ЦЕЛЬ ЗАДАНИЯ -
К какому часу, судя по отрывку о поездке по Карелии, путешественники подъехали к Сортавале?

ВЫБРАННЫЙ ОТРЫВОК -

• • • •

Ленинградская область закончилась скромным синим деревянненьким щитом, на котором к окрашенной сетке Рабица были прилеплены планочки, составившие надпись «Республика Карелия». И практически сразу после километрового показательно-идеального куска трассы закончилась хорошая асфальтированная дорога. Понятно, что в советское время Ленинградская область была финансирована лучше, чем иные регионы, но столь радикальный переход в грунтовку, местами волнистую подобно стиральной доске, охладил наш наступательный темп. Зато удавалось подробно рассмотреть дивовиды.

Лишь часа через два-три, после явления гордого значка, что этот участок трассы опекает такое-то дорожно-строительное управление, жизнь наладилась. Ехать стало лучше, ехать стало веселей. На этом отрезке, на всхолмии, нас остановил шлагбаум с погранслужбой, которая, как мы и предполагали, проявила интерес к нашим документам. Паспорта были у нас в порядке, а письма от Лиги соотечественников создали благоприятный фон. Не увидев в нас нелегалов, намеренных сквозануть лесами к близкой финской границе, погранцы пожелали нам счастливого пути.

Названия, которые можно и не переводить, а просто слушать как музыку, очень понравились нам, вспоминавшим эпос «Калевала», богатыря Веннемёйнена: Куркиёки, Ихалаиёки, Лумиваара, Хуухканмяки, Раухала, Хаапалампи, Оппола, Райвои.

Автор известных записок Андрей Муравьев (1806−1874) так писал о здешних местах, двигаясь к Сердоболю (Соратвала), дабы отплыть на остров Валаам: «Но, увлеченный вновь воображением в зеленые степи Украины, я позабыл, что ныне путь мой по дикой Финляндии! — Унылы места сии; мало жизни в людях и предметах; повсюду лесистые горы и глухие озера, и однообразный гранит выставляет по рубежу дороги пустынные скрижали, на коих пишет свои тайные руны мимотекущее время».

Почти через двести лет в нас отчасти повторились впечатления русского духовного писателя. Вот уж никак не были нам унылы места сии! «Пустынные скрижали» здешних мест — прекрасны!

Дорога шла уже меж скал, пейзаж изменился существенно. Отдельные и рощами — сосны, ели, а также луга, синие воды шхер Ладоги, самого крупного озера Европы, и мелких озерец. Особо свидетельствую о красе мать-и-мачехи, цветшей везде изобильно, буйно.

Суровая, сдержанная краса, строгость севера влекли русских подвижников, видимо, соответствуя пустынническому желанию уединиться и тем уподобиться (и приняв как прием, метод) египетским или сирийским отцам, уходившим в пустыни.

Лишь к 19 часам подъехали к городу Сортавала, Ладожскому курорту.

— Дядь, нам на Валаам бы!

• • • •

ВЫДЕРЖКИ ИЗ ДАННЫХ -
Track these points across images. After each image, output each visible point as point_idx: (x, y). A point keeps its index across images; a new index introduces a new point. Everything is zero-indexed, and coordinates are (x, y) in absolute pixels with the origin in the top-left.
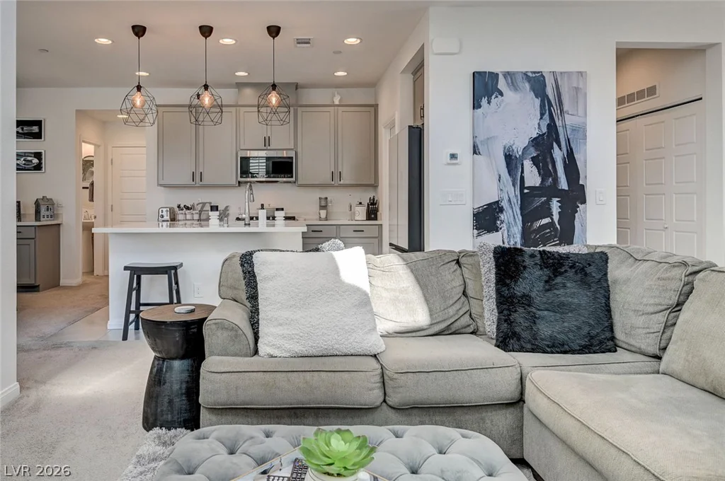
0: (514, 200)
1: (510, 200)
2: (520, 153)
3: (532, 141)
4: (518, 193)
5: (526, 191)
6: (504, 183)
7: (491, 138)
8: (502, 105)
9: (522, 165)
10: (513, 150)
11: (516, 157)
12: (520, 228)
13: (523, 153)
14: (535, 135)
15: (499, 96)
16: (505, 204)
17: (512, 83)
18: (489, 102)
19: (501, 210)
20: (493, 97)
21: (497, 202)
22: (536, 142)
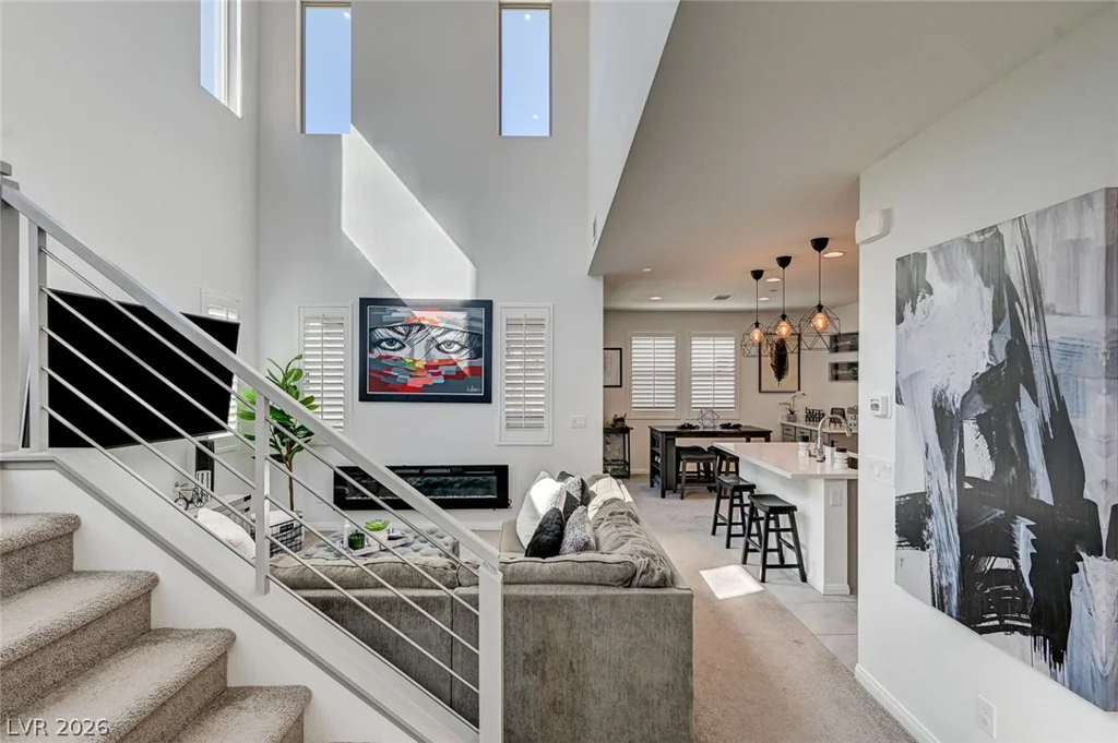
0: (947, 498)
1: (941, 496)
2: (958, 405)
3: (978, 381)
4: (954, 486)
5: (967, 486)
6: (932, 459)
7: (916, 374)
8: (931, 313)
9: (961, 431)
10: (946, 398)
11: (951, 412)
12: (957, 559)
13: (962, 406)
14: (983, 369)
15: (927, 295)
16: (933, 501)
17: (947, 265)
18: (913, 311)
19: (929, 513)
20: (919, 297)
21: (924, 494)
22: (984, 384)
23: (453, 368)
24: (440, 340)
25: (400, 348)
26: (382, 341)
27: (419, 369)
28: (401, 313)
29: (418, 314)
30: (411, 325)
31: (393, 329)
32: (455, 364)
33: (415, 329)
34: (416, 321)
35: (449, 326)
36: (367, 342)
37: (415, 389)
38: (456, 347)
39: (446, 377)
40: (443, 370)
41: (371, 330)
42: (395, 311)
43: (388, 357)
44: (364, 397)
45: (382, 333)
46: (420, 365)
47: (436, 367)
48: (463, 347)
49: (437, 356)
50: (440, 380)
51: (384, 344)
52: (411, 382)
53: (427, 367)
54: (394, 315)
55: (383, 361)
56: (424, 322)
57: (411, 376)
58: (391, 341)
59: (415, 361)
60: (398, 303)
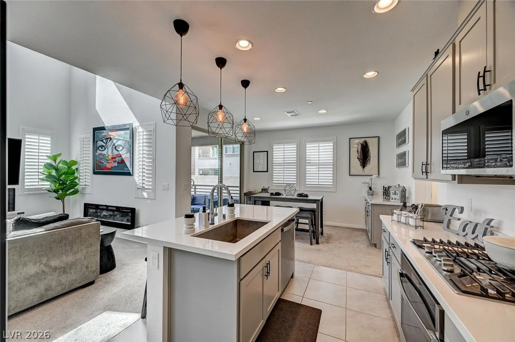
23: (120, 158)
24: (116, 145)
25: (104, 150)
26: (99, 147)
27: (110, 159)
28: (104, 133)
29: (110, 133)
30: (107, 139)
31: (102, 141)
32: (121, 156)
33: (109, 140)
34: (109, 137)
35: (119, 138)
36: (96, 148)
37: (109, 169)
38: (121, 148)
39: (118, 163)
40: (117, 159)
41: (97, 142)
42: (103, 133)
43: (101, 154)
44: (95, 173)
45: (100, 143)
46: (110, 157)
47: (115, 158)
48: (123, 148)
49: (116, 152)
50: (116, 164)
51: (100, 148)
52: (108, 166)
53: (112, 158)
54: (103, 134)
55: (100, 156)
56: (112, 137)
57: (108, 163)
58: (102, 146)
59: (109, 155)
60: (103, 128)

• • • •

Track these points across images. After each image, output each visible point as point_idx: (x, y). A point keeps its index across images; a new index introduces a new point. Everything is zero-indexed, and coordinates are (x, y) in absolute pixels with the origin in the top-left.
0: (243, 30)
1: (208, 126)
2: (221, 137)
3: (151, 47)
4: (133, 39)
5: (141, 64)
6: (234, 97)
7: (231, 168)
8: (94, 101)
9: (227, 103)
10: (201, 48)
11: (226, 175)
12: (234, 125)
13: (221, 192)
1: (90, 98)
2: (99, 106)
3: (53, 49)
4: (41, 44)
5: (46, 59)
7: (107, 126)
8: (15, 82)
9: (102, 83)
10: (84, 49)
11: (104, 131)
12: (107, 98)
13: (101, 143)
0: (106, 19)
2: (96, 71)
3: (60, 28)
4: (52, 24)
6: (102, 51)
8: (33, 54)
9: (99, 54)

• • • •

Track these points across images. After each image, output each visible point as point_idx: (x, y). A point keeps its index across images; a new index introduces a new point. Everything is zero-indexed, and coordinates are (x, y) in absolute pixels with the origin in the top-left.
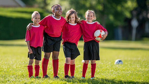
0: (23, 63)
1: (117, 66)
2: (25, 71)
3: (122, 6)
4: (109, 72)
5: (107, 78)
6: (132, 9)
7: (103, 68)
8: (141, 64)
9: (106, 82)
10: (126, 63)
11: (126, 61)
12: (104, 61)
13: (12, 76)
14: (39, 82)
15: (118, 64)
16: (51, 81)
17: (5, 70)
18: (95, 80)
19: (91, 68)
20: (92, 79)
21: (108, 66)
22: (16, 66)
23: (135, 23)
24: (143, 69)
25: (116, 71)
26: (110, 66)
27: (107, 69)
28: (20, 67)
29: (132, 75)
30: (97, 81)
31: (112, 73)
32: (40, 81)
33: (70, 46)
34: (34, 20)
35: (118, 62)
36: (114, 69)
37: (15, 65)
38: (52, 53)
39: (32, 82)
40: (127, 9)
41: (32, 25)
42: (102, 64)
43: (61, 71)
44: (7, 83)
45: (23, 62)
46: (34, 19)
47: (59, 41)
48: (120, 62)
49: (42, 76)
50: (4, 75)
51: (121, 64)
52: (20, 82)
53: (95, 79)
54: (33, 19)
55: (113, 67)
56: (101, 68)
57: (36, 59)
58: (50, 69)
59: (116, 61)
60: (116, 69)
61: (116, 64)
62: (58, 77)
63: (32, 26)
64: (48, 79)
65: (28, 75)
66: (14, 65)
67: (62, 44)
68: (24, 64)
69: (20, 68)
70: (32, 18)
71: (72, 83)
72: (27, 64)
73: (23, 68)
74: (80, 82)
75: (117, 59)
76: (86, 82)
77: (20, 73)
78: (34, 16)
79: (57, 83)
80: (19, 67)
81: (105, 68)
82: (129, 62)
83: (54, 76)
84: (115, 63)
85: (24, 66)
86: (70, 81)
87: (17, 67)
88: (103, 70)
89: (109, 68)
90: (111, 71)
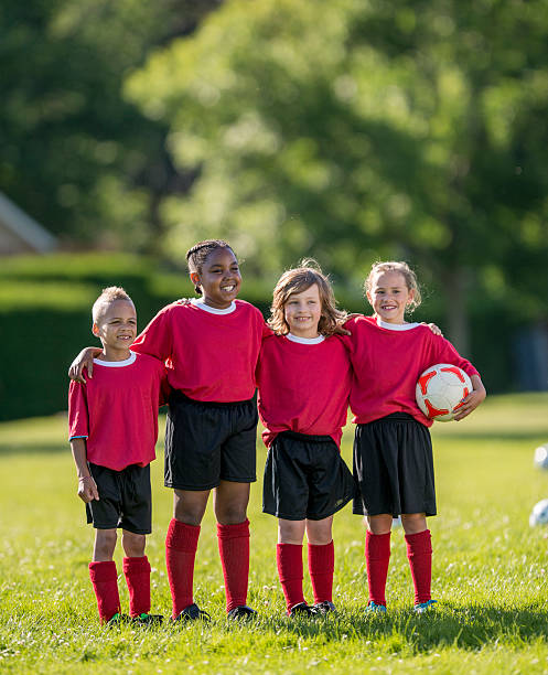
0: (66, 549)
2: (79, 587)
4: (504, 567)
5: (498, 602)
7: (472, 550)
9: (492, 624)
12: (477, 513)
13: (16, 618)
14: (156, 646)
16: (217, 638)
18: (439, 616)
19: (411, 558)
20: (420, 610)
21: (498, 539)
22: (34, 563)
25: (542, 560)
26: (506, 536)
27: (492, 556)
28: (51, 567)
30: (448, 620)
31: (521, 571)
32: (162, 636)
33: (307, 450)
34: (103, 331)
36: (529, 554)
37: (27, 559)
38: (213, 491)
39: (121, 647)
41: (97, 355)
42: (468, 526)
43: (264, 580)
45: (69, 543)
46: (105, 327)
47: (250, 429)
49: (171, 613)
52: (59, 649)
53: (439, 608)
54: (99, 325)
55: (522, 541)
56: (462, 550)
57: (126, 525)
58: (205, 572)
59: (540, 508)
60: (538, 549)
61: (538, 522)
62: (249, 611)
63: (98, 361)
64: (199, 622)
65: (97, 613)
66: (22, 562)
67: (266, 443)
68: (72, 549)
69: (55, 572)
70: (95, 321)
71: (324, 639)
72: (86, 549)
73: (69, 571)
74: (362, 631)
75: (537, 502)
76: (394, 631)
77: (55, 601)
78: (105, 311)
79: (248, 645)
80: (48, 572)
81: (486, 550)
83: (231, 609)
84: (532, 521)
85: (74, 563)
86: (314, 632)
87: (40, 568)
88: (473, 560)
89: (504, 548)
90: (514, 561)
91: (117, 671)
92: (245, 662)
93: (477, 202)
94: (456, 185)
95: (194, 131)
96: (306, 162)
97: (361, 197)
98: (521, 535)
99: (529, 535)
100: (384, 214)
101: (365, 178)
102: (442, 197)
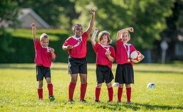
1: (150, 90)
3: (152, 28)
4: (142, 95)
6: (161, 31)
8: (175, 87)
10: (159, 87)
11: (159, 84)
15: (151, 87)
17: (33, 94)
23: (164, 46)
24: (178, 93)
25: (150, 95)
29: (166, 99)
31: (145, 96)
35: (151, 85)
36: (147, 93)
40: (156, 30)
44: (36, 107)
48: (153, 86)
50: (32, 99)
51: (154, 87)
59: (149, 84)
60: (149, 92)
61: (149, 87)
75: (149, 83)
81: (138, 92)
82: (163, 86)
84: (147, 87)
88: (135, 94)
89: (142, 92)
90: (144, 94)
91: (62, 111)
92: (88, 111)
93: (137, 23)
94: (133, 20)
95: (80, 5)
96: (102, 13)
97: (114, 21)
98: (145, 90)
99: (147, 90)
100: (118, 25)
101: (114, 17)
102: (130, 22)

• • • •

ОТВЕТ -
К 19 часам.